| Exercise description |
Only the pictures are to be omitted; everything else in the listing must be reproduced exactly.

| Available data |
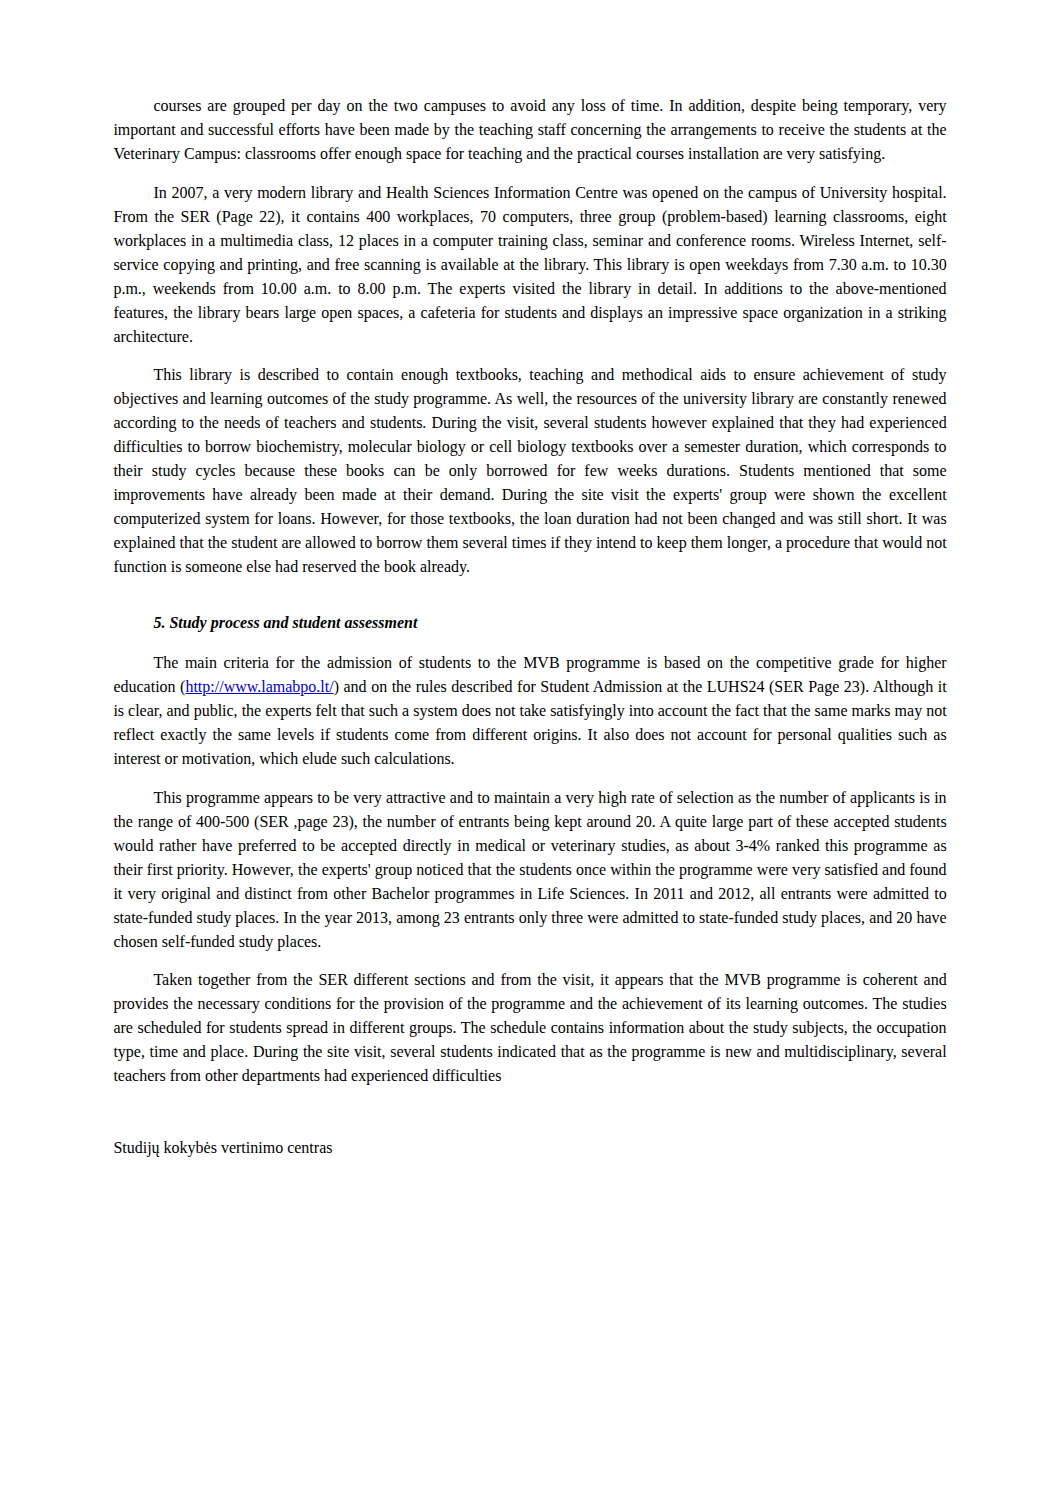courses are grouped per day on the two campuses to avoid any loss of time. In addition, despite being temporary, very important and successful efforts have been made by the teaching staff concerning the arrangements to receive the students at the Veterinary Campus: classrooms offer enough space for teaching and the practical courses installation are very satisfying.
In 2007, a very modern library and Health Sciences Information Centre was opened on the campus of University hospital. From the SER (Page 22), it contains 400 workplaces, 70 computers, three group (problem-based) learning classrooms, eight workplaces in a multimedia class, 12 places in a computer training class, seminar and conference rooms. Wireless Internet, self-service copying and printing, and free scanning is available at the library. This library is open weekdays from 7.30 a.m. to 10.30 p.m., weekends from 10.00 a.m. to 8.00 p.m. The experts visited the library in detail. In additions to the above-mentioned features, the library bears large open spaces, a cafeteria for students and displays an impressive space organization in a striking architecture.
This library is described to contain enough textbooks, teaching and methodical aids to ensure achievement of study objectives and learning outcomes of the study programme. As well, the resources of the university library are constantly renewed according to the needs of teachers and students. During the visit, several students however explained that they had experienced difficulties to borrow biochemistry, molecular biology or cell biology textbooks over a semester duration, which corresponds to their study cycles because these books can be only borrowed for few weeks durations. Students mentioned that some improvements have already been made at their demand. During the site visit the experts' group were shown the excellent computerized system for loans. However, for those textbooks, the loan duration had not been changed and was still short. It was explained that the student are allowed to borrow them several times if they intend to keep them longer, a procedure that would not function is someone else had reserved the book already.
5. Study process and student assessment
The main criteria for the admission of students to the MVB programme is based on the competitive grade for higher education (http://www.lamabpo.lt/) and on the rules described for Student Admission at the LUHS24 (SER Page 23). Although it is clear, and public, the experts felt that such a system does not take satisfyingly into account the fact that the same marks may not reflect exactly the same levels if students come from different origins. It also does not account for personal qualities such as interest or motivation, which elude such calculations.
This programme appears to be very attractive and to maintain a very high rate of selection as the number of applicants is in the range of 400-500 (SER ,page 23), the number of entrants being kept around 20. A quite large part of these accepted students would rather have preferred to be accepted directly in medical or veterinary studies, as about 3-4% ranked this programme as their first priority. However, the experts' group noticed that the students once within the programme were very satisfied and found it very original and distinct from other Bachelor programmes in Life Sciences. In 2011 and 2012, all entrants were admitted to state-funded study places. In the year 2013, among 23 entrants only three were admitted to state-funded study places, and 20 have chosen self-funded study places.
Taken together from the SER different sections and from the visit, it appears that the MVB programme is coherent and provides the necessary conditions for the provision of the programme and the achievement of its learning outcomes. The studies are scheduled for students spread in different groups. The schedule contains information about the study subjects, the occupation type, time and place. During the site visit, several students indicated that as the programme is new and multidisciplinary, several teachers from other departments had experienced difficulties
Studijų kokybės vertinimo centras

| Solution below |
courses are grouped per day on the two campuses to avoid any loss of time. In addition, despite being temporary, very important and successful efforts have been made by the teaching staff concerning the arrangements to receive the students at the Veterinary Campus: classrooms offer enough space for teaching and the practical courses installation are very satisfying.
In 2007, a very modern library and Health Sciences Information Centre was opened on the campus of University hospital. From the SER (Page 22), it contains 400 workplaces, 70 computers, three group (problem-based) learning classrooms, eight workplaces in a multimedia class, 12 places in a computer training class, seminar and conference rooms. Wireless Internet, self-service copying and printing, and free scanning is available at the library. This library is open weekdays from 7.30 a.m. to 10.30 p.m., weekends from 10.00 a.m. to 8.00 p.m. The experts visited the library in detail. In additions to the above-mentioned features, the library bears large open spaces, a cafeteria for students and displays an impressive space organization in a striking architecture.
This library is described to contain enough textbooks, teaching and methodical aids to ensure achievement of study objectives and learning outcomes of the study programme. As well, the resources of the university library are constantly renewed according to the needs of teachers and students. During the visit, several students however explained that they had experienced difficulties to borrow biochemistry, molecular biology or cell biology textbooks over a semester duration, which corresponds to their study cycles because these books can be only borrowed for few weeks durations. Students mentioned that some improvements have already been made at their demand. During the site visit the experts' group were shown the excellent computerized system for loans. However, for those textbooks, the loan duration had not been changed and was still short. It was explained that the student are allowed to borrow them several times if they intend to keep them longer, a procedure that would not function is someone else had reserved the book already.
5. Study process and student assessment
The main criteria for the admission of students to the MVB programme is based on the competitive grade for higher education (http://www.lamabpo.lt/) and on the rules described for Student Admission at the LUHS24 (SER Page 23). Although it is clear, and public, the experts felt that such a system does not take satisfyingly into account the fact that the same marks may not reflect exactly the same levels if students come from different origins. It also does not account for personal qualities such as interest or motivation, which elude such calculations.
This programme appears to be very attractive and to maintain a very high rate of selection as the number of applicants is in the range of 400-500 (SER ,page 23), the number of entrants being kept around 20. A quite large part of these accepted students would rather have preferred to be accepted directly in medical or veterinary studies, as about 3-4% ranked this programme as their first priority. However, the experts' group noticed that the students once within the programme were very satisfied and found it very original and distinct from other Bachelor programmes in Life Sciences. In 2011 and 2012, all entrants were admitted to state-funded study places. In the year 2013, among 23 entrants only three were admitted to state-funded study places, and 20 have chosen self-funded study places.
Taken together from the SER different sections and from the visit, it appears that the MVB programme is coherent and provides the necessary conditions for the provision of the programme and the achievement of its learning outcomes. The studies are scheduled for students spread in different groups. The schedule contains information about the study subjects, the occupation type, time and place. During the site visit, several students indicated that as the programme is new and multidisciplinary, several teachers from other departments had experienced difficulties
Studijų kokybės vertinimo centras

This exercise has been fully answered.